▸ Source records
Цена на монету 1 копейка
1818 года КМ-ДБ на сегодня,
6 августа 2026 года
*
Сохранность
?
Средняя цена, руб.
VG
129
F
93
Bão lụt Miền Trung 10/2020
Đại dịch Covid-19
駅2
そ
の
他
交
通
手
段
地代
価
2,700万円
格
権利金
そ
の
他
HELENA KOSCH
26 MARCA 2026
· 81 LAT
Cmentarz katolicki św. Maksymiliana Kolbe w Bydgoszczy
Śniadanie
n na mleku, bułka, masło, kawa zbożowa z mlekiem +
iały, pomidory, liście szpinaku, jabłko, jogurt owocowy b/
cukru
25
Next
* * *
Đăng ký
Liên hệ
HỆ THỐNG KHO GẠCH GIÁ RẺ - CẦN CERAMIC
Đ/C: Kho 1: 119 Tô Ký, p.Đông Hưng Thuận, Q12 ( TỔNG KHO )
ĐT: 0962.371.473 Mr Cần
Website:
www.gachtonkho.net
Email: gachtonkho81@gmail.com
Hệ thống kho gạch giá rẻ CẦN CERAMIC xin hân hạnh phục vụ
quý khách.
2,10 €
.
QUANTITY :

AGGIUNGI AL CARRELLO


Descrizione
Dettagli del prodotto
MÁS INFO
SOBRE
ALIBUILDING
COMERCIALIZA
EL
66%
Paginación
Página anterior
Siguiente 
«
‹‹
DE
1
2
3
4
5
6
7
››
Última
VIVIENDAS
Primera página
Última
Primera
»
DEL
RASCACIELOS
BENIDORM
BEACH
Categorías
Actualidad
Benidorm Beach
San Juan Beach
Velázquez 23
* * *
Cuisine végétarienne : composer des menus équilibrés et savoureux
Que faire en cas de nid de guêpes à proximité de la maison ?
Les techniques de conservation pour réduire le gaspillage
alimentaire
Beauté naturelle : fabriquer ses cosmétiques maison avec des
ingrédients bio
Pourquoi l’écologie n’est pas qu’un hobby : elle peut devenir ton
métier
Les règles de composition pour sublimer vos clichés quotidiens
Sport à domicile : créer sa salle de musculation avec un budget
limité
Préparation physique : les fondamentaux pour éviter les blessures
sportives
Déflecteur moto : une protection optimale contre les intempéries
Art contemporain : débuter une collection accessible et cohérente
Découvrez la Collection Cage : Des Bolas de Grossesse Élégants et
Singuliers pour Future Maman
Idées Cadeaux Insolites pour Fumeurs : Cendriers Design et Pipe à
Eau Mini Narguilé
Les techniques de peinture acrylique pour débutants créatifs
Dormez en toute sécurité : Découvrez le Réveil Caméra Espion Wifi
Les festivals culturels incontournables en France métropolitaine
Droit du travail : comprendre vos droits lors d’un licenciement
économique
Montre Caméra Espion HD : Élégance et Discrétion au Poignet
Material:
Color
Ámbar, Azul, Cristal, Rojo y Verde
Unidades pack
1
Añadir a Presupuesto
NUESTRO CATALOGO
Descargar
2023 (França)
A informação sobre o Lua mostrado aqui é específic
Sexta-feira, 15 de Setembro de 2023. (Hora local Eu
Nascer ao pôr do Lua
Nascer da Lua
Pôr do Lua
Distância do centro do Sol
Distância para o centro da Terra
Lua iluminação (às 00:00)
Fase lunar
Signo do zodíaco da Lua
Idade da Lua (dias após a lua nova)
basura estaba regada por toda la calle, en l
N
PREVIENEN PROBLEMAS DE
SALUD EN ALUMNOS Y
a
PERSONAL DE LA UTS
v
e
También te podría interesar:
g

▸ Task description
Pull out every line in the items above that contains the word "Distância", matching upper and lower case exactly.

▸ Answer for this exercise
Distância do centro do Sol
Distância para o centro da Terra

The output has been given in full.